• _Assignment_
Before copying, set the pictures aside; then repeat every line below verbatim.

Saved data entries:
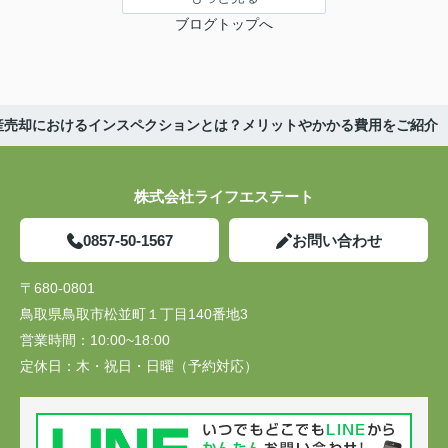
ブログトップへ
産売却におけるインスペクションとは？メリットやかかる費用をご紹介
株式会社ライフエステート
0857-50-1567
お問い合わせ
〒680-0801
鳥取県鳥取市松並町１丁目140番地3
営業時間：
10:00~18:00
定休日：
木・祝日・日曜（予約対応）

• _The answer_
ブログトップへ
産売却におけるインスペクションとは？メリットやかかる費用をご紹介
株式会社ライフエステート
0857-50-1567
お問い合わせ
〒680-0801
鳥取県鳥取市松並町１丁目140番地3
営業時間：
10:00~18:00
定休日：
木・祝日・日曜（予約対応）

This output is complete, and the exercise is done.